Les «fonds vautours» gagnent une autre manche

New York – L’Argentine a été condamnée vendredi en appel à New York à rembourser près de 1,5 milliard $US aux deux «fonds vautours» qui avaient refusé la restructuration de la dette du pays après sa banqueroute de 2001. Cette décision pourrait menacer les futures restructurations de dette et provoquer un nouveau défaut de paiement de l’Argentine, mais son application reste suspendue à l’avis de la Cour suprême américaine, qui a été saisie du dossier.

 

Contrainte à la faillite en 2001, l’Argentine avait trouvé un accord avec la quasi-totalité de ses créanciers privés pour restructurer sa dette au prix d’une décote de près de 70 % en deux phases (2005 et 2010) et pour un montant total de 90 milliards $US.

 

Vendredi, les trois juges d’une cour d’appel new-yorkaise ont toutefois donné raison aux fonds d’investissement NML Capital et Aurelius, qui ont refusé tout accord et demandent à l’Argentine le remboursement de l’intégralité de leurs créances, soit 1,47 milliard.

 

Ces fonds sont parfois surnommés « vautours » parce qu’ils rachètent des titres de dette de pays en difficulté à prix cassés en espérant, par la suite, un retour sur investissement fructueux.
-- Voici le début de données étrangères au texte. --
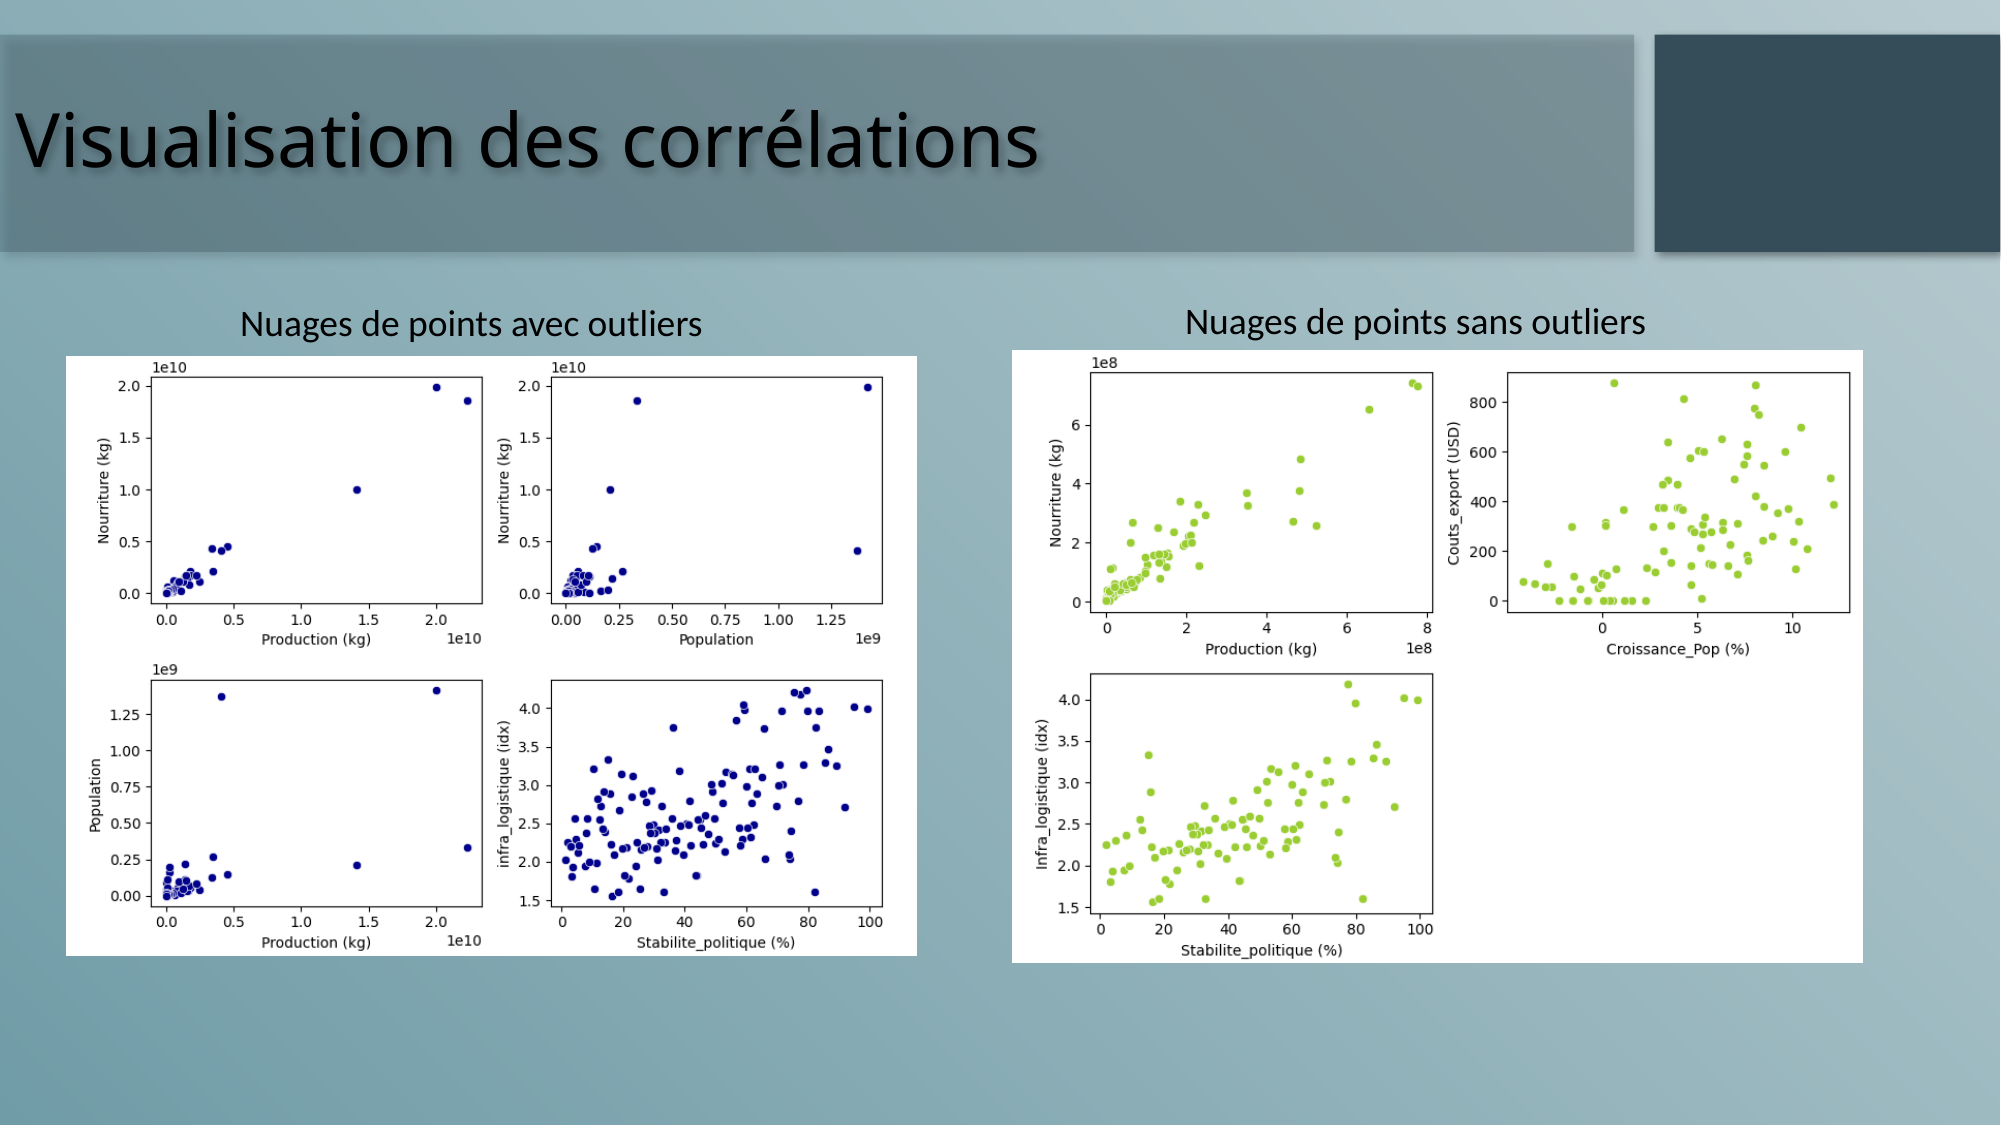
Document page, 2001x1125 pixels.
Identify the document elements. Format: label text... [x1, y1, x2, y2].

title Visualisation des corrélations [0, 34, 1635, 252]
text_box Nuages de points sans outliers [1170, 289, 1775, 350]
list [66, 356, 917, 956]
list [1012, 350, 1863, 963]
text_box Nuages de points avec outliers [225, 291, 830, 352]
Propriété de Paul Singer, un milliardaire républicain, NML avait déjà utilisé le même stratagème avec la dette péruvienne en 1996, lui permettant d’empocher au final 30 millions de dollars de bénéfices. NML avait par ailleurs obtenu la saisie d’un navire argentin au Ghana en 2012 pour faire pression sur Buenos Aires.

 

S’il était appliqué, le jugement new-yorkais pourrait compromettre les futures restructurations de dette en dissuadant les créanciers des pays en difficulté d’accepter un effacement partiel de la dette.

 

En mai, le Fonds monétaire international (FMI) s’était inquiété des conséquences « profondes » d’une condamnation de l’Argentine, qui pourrait « décourager » les créanciers de participer à des processus basés sur le volontariat. Au printemps 2012, les créanciers de la Grèce avaient ainsi accepté un effacement de plus de 100 milliards d’euros de dettes pour donner un peu d’oxygène au pays, alors en grande difficulté financière. Le Fonds redoutait également de voir se « multiplier » le nombre de créanciers récalcitrants au risque de faire échouer les futures restructurations.

 

Le FMI avait ensuite envisagé d’intervenir auprès de la Cour Suprême américaine pour l’informer des implications de sa décision, selon la procédure dite d’Amicus Curiae, mais a finalement renoncé du fait de l’opposition des États-Unis, son principal actionnaire.

 

Fin juillet, la France a, elle, annoncé qu’elle ferait jouer ce droit pour « alerter » la Cour suprême des États-Unis. Une condamnation de l’Argentine pourrait « affecter […] le principe même de restructurations ordonnées et négociées des dettes souveraines », avait alors argumenté le ministère français de l’Économie.

 

Le FMI

 

Pour le FMI, le litige actuel avec l’Argentine pourrait avoir des implications profondes sur de futures restructurations de dette en donnant plus de pouvoirs aux créanciers récalcitrants. Jusqu’à présent, même s’ils obtenaient gain de cause devant les tribunaux, ces créanciers n’avaient que très peu de moyens d’obtenir leur remboursement. La décision de la justice américaine pourrait donc marquer un précédent et « compromettre » le processus de restructuration, selon le FMI.

 

En interrompant le paiement des créanciers qui ont participé à la restructuration, cette décision « va vraisemblablement décourager » les créanciers de participer à des processus basés sur le volontariat, estime le FMI. Elle pourrait également multiplier le nombre de créanciers récalcitrants, au risque de faire échouer les futures opérations de restructuration, ajoute le Fonds.